The second chapter of me and Darcey started off like the first; me being naïve and selfish. When she arrived and I found out that her car had a cassette player in it, I went back in my house to get my tape case and began to be the travelling DJ for our date. DEVO, Pink Floyd, Rush, Thelonious Monk, and some songs from the Easy Rider soundtrack. Only after we had lunch did I pick up on the vibe that it was overkill. I stopped the tape in the middle of "Through Being Cool" and turned to her.

"Thanks for giving me a call". I said.

"You're welcome." She said.

"I'm sorry for not calling you back after the dance. I had a good time and all. I just didn't think, well, I'm kind of slow on those sorts of things." I tried to rationalize.

"That's OK. I understand. I did wonder if you had a good time or if I had done something wrong." She said.

"No, it wasn't you. Not at all. It was me." Me being me. And while I always had a hard time understanding fractions in school, I was more than understanding that I was a common denominator in many of the problems I would have to solve in the years to come. When it was just me, I cancelled myself out. Add another person to the equation and now you have a story problem that would make the nerdiest math whiz groan in frustration trying to solve. But I always knew that the answer was me.

However, that day in June, as I quit playing DJ, and started to talk and listen, it seemed as though things became different. Different, better.

We actually talked about some interesting things, each other, our likes and dislikes. When she dropped me off, I hated to end the conversation. I got her number and this time I promised to call her. It was promise that I intended to fulfill.

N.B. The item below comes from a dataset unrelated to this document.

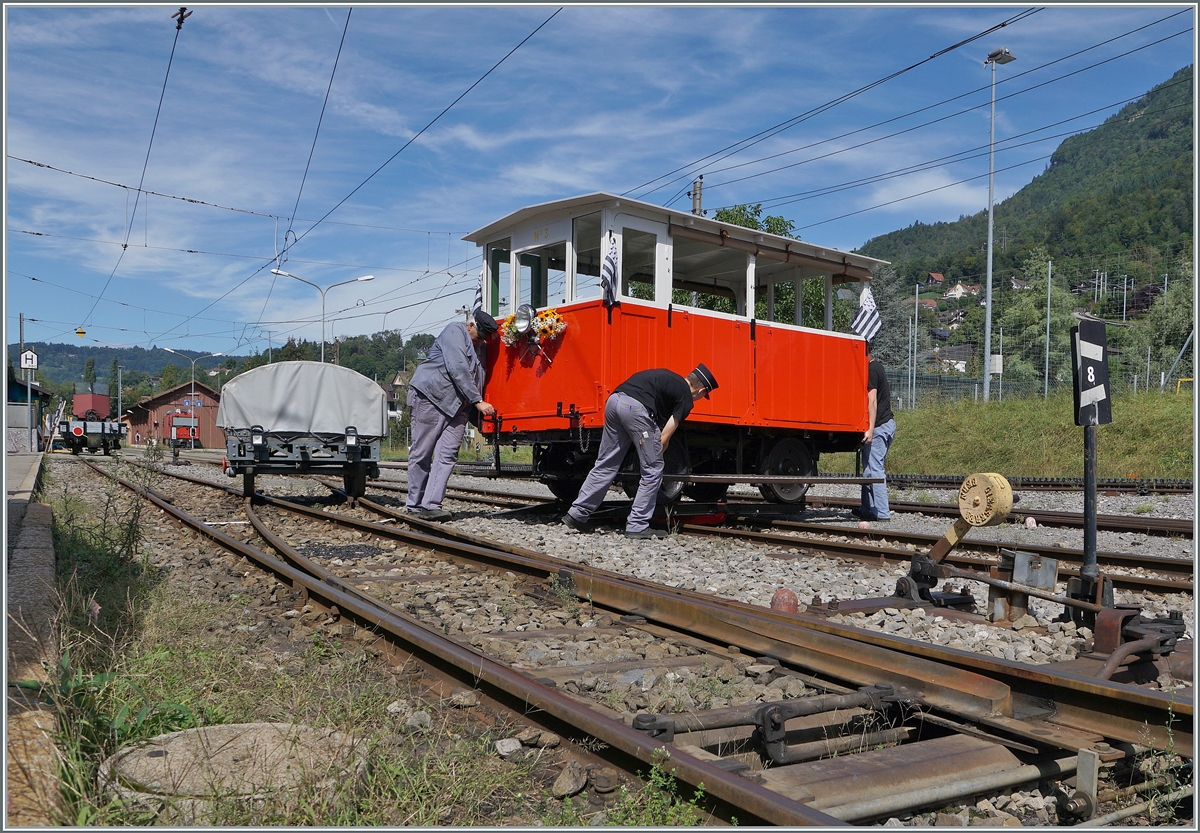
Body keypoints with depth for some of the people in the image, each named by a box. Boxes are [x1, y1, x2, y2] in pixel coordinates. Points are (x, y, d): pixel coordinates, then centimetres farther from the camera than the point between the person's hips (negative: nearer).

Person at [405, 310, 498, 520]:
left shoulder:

As I lay in my bed that night, I stared at the ceiling and thought about what had happened on our date. I was very aware of a strange emotion stirring. The thoughts triggered a longing. I was torn by the desire of wanting to see her again and the inability to be able to do so at the present moment. It was too late to call and so all I had to satisfy my desire were my thoughts.

I mentally walked through each moment, reliving it, evaluating it, examining it from many angles and perspectives. I began to notice some aspects of myself that I had never noticed before. I had always been a carefree individual, but being carefree had made me into a bit of a self-centric person.

Thinking about the cassette tapes made me cringed. I remembered sitting in the car net to Darcey, singing out loud, totally into the beat, sound up and balanced perfectly:

You got me looking up high

You got me looking down

You got me, I know you know

You got me jerking back and forth

I cringed again.

However, Darcey had been accommodating. My reflections lead me to the inevitable question. What next?

What came next was a phone call, the next day. Darcey and I began to hang out together. Being summer, we were able to hang out all day, every day. It was the start of five months of my first real relationship with a girl. It was pretty smooth at first. It was simple. We were naïve. Things were innocent. Innocence often breeds many mistakes, but it lovingly glosses over the lesser ones so that they can become necessary threads in the fabric of relationships. Only later are the mistakes seen for what they are.